Natürlich wusste ich, wer diese Frau war.
„Du kommst früh“, sagte ich.
„Ich? Du warst zu früh. Du hast dich doch auf den Weg gemacht. Vor der Zeit. Solche Sehnsucht nach Stille?“
Ich blickte zu Boden. Auf den verschlissenen Teppich, auf den Koffer, der aufgeklappt auf dem Boden vor dem Schrank lag. Ich hatte noch nicht alles ausgepackt.

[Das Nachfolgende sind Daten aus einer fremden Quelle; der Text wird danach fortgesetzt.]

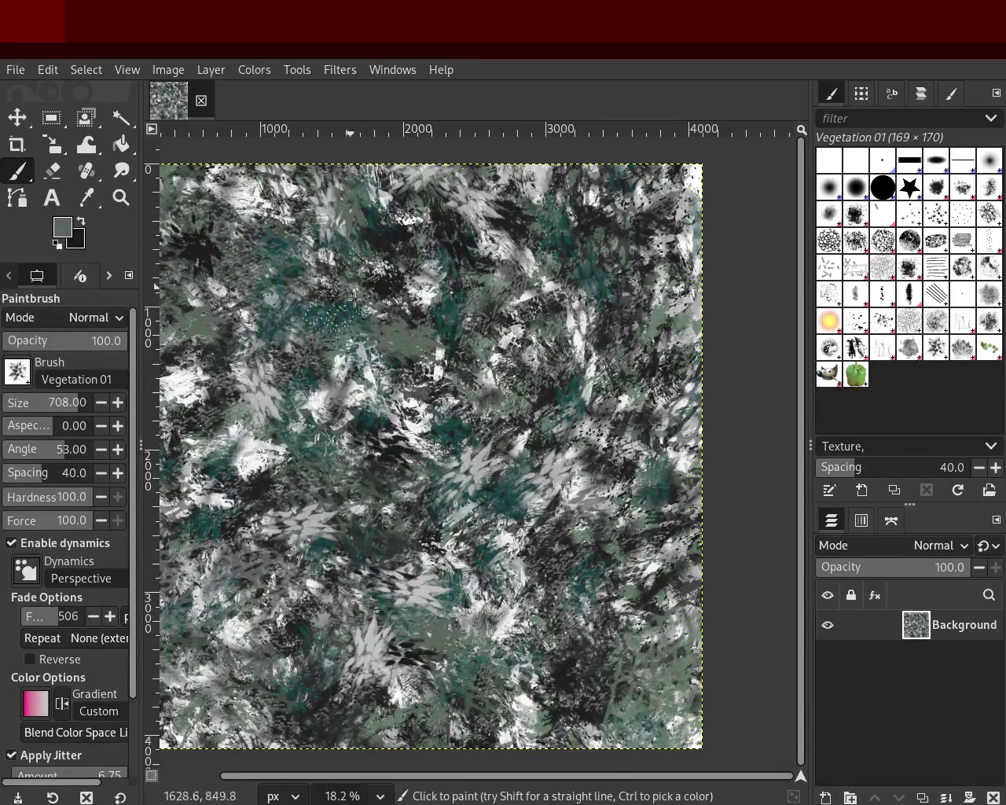
ctrl+click(445, 298)
mouse_move(446, 300)
mouse_down()
mouse_move(343, 568)
mouse_move(629, 450)
mouse_move(624, 409)
mouse_move(618, 490)
mouse_move(650, 353)
mouse_move(521, 489)
mouse_move(624, 534)
mouse_move(625, 667)
mouse_move(633, 665)
mouse_up()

„Ich hab dich zurück begleitet, weil die Zeit noch nicht da war.“
„Gehst du wieder?“
„Ich schlafe ein paar Stunden“, antwortete sie und blickte sich im Zimmer um. „Ich bin müde. So einen Menschentrubel bin ich nicht gewohnt. Wenn du aufwachst, bin ich weg. Du kennst ja den Weg. Und du wirst wissen, wann du aufbrechen musst.“
Sie griff sich die Wolldecke, die zerknüllt am Fußende meines Bettes lag, weil mir heute Morgen kalt gewesen war. Wie so oft in der letzten Zeit. Sie legte sich auf die Couch, rollte sich ein und gab schon nach wenigen Augenblicken ein leises Schnarchen von sich.
Ich kroch in mein Bett. Auch ich war müde. Dachte an die farblose Welt vor den Zugfenstern, an den Bahnhof, der nicht das Ziel sein konnte. Hörte das laute Atmen von der Couch.
Als ich wach wurde, dämmerte es und sie war weg.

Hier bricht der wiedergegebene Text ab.